#### [GIVEN PROBLEM]
Please output everything from the start of the records down to and including the line that contains "locality: Ob Luang", reproducing each line without any change.

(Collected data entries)
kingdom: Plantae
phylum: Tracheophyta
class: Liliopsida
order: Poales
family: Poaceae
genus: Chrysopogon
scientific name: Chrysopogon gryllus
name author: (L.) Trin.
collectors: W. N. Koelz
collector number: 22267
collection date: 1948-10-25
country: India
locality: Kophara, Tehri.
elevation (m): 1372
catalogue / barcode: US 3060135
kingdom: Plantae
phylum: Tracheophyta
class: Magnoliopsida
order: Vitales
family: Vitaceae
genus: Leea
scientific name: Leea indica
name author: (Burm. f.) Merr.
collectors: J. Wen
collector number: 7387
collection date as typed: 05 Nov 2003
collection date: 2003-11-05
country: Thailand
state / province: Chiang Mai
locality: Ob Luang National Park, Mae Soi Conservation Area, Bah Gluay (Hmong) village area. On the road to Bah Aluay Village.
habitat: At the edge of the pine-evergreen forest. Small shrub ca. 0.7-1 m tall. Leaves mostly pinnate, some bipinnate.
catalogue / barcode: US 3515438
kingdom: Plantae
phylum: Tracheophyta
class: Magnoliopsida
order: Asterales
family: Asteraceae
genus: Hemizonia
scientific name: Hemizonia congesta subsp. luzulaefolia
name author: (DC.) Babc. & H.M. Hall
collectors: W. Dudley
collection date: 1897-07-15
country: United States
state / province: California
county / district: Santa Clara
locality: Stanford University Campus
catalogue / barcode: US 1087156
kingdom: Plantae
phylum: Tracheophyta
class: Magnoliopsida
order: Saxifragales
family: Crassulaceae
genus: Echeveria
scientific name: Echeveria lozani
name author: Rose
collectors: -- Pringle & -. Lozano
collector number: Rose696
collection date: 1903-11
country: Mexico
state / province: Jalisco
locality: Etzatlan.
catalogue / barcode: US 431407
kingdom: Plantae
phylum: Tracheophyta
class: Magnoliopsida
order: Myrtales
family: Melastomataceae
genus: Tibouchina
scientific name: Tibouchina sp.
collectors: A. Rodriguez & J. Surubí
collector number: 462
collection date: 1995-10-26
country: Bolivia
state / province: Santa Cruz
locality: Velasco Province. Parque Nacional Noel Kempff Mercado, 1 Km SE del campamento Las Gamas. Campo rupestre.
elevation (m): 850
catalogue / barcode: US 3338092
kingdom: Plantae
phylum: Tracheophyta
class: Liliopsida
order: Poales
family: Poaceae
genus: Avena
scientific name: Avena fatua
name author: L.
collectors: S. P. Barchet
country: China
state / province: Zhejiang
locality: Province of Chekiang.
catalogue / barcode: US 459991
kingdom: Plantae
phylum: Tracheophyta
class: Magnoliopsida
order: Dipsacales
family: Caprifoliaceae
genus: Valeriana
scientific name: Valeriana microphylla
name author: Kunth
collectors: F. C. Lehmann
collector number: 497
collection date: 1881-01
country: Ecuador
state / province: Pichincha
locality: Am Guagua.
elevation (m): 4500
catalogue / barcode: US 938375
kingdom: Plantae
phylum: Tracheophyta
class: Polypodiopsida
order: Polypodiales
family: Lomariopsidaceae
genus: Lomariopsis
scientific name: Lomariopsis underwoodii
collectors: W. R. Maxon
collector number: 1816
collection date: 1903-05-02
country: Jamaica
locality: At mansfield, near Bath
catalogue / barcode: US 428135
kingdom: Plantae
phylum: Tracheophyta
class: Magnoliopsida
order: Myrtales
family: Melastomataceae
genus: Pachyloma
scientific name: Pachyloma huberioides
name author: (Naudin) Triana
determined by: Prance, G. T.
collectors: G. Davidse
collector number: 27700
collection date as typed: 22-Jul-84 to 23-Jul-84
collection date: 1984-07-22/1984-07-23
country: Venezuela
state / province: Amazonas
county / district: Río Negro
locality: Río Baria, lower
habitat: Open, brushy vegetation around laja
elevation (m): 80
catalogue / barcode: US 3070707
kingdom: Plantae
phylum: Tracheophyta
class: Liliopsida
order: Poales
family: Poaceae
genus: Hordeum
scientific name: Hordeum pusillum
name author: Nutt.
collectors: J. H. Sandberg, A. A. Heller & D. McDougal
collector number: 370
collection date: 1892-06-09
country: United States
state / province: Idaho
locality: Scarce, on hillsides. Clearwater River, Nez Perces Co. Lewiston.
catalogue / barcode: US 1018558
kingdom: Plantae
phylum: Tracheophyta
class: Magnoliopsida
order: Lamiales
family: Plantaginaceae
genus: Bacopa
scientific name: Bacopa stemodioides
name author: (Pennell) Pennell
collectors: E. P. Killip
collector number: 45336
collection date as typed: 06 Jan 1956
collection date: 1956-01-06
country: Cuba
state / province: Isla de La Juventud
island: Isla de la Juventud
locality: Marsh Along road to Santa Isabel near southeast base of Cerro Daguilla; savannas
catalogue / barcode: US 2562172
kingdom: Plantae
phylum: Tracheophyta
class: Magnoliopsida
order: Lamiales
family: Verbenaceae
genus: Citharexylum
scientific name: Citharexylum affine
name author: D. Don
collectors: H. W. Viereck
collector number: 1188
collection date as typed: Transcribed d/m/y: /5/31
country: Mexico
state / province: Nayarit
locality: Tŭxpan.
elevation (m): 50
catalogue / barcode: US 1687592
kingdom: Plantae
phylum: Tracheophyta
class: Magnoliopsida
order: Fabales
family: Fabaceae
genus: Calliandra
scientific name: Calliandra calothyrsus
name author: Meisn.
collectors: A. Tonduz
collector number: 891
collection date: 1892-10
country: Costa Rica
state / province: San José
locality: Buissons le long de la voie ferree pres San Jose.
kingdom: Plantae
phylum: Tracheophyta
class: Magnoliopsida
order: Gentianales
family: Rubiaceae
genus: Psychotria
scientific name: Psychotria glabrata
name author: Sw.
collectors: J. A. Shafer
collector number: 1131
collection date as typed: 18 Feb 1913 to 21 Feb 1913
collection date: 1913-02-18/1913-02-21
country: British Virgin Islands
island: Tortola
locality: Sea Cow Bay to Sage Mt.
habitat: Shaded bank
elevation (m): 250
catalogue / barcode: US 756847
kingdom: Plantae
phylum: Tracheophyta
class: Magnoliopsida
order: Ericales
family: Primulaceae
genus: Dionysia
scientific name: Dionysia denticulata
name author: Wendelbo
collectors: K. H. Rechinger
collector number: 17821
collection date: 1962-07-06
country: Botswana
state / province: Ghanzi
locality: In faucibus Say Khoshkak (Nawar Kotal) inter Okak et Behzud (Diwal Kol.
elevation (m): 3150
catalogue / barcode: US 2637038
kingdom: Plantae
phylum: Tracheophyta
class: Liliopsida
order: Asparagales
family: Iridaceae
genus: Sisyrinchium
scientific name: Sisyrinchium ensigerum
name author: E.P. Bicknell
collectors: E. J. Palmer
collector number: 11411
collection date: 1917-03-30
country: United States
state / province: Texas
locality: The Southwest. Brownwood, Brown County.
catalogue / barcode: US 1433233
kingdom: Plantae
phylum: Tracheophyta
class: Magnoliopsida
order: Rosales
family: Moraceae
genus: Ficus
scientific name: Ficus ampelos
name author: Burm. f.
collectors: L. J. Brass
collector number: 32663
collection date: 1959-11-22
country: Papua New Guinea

#### [THE ANSWER]
kingdom: Plantae
phylum: Tracheophyta
class: Liliopsida
order: Poales
family: Poaceae
genus: Chrysopogon
scientific name: Chrysopogon gryllus
name author: (L.) Trin.
collectors: W. N. Koelz
collector number: 22267
collection date: 1948-10-25
country: India
locality: Kophara, Tehri.
elevation (m): 1372
catalogue / barcode: US 3060135
kingdom: Plantae
phylum: Tracheophyta
class: Magnoliopsida
order: Vitales
family: Vitaceae
genus: Leea
scientific name: Leea indica
name author: (Burm. f.) Merr.
collectors: J. Wen
collector number: 7387
collection date as typed: 05 Nov 2003
collection date: 2003-11-05
country: Thailand
state / province: Chiang Mai
locality: Ob Luang National Park, Mae Soi Conservation Area, Bah Gluay (Hmong) village area. On the road to Bah Aluay Village.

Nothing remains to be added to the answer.